*What you are asked to do*
Everything in the listing below except the pictures should be reproduced exactly.

*Exercise material*
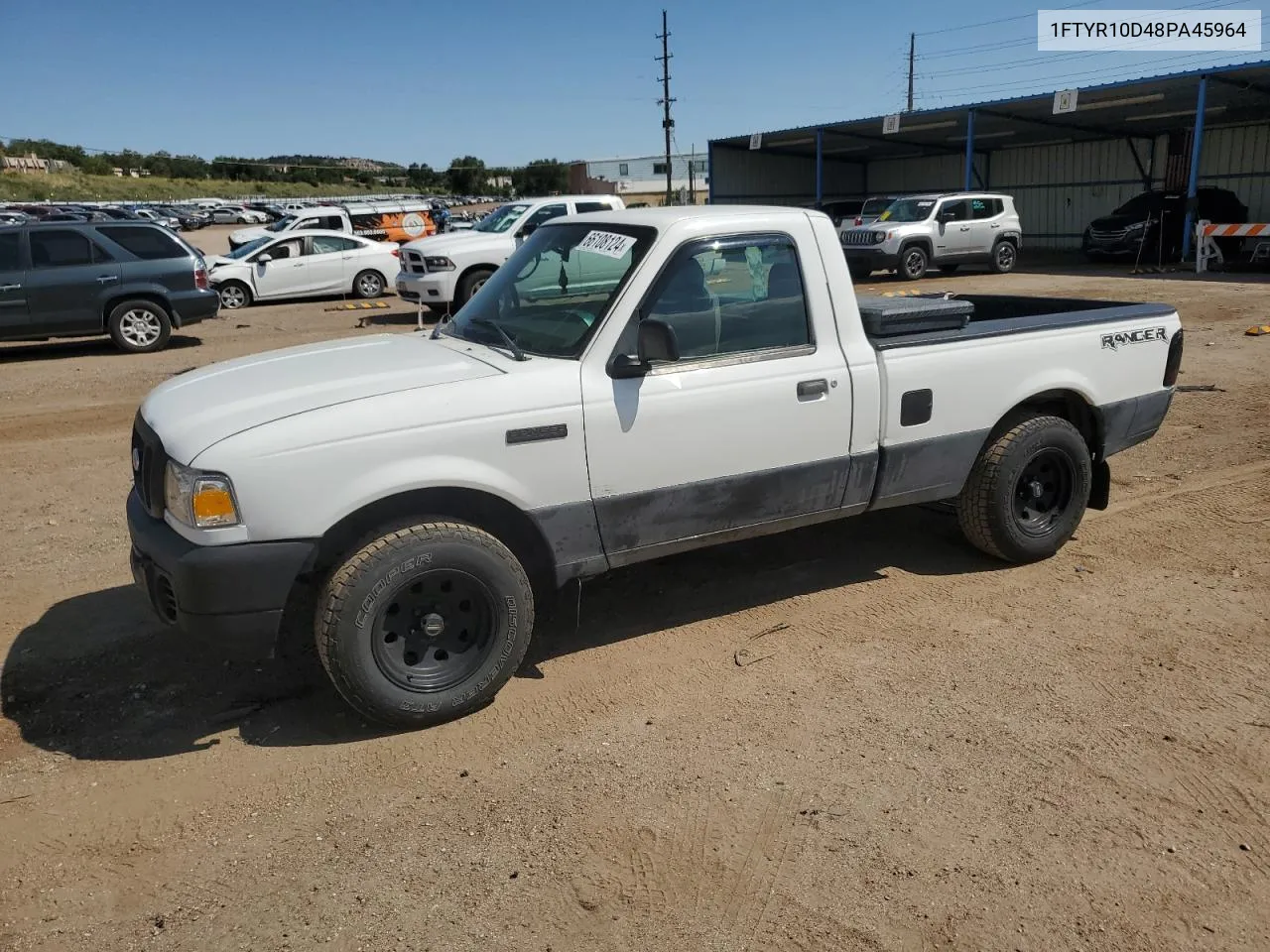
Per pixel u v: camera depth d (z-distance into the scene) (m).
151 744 3.66
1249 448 7.14
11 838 3.13
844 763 3.43
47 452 7.89
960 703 3.80
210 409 3.56
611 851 3.00
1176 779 3.29
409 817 3.19
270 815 3.22
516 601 3.71
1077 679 3.96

*Your solution*
Per pixel u v: camera depth d (z-distance into the scene) (m).
151 744 3.66
1249 448 7.14
11 838 3.13
844 763 3.43
47 452 7.89
960 703 3.80
210 409 3.56
611 851 3.00
1176 779 3.29
409 817 3.19
270 815 3.22
516 601 3.71
1077 679 3.96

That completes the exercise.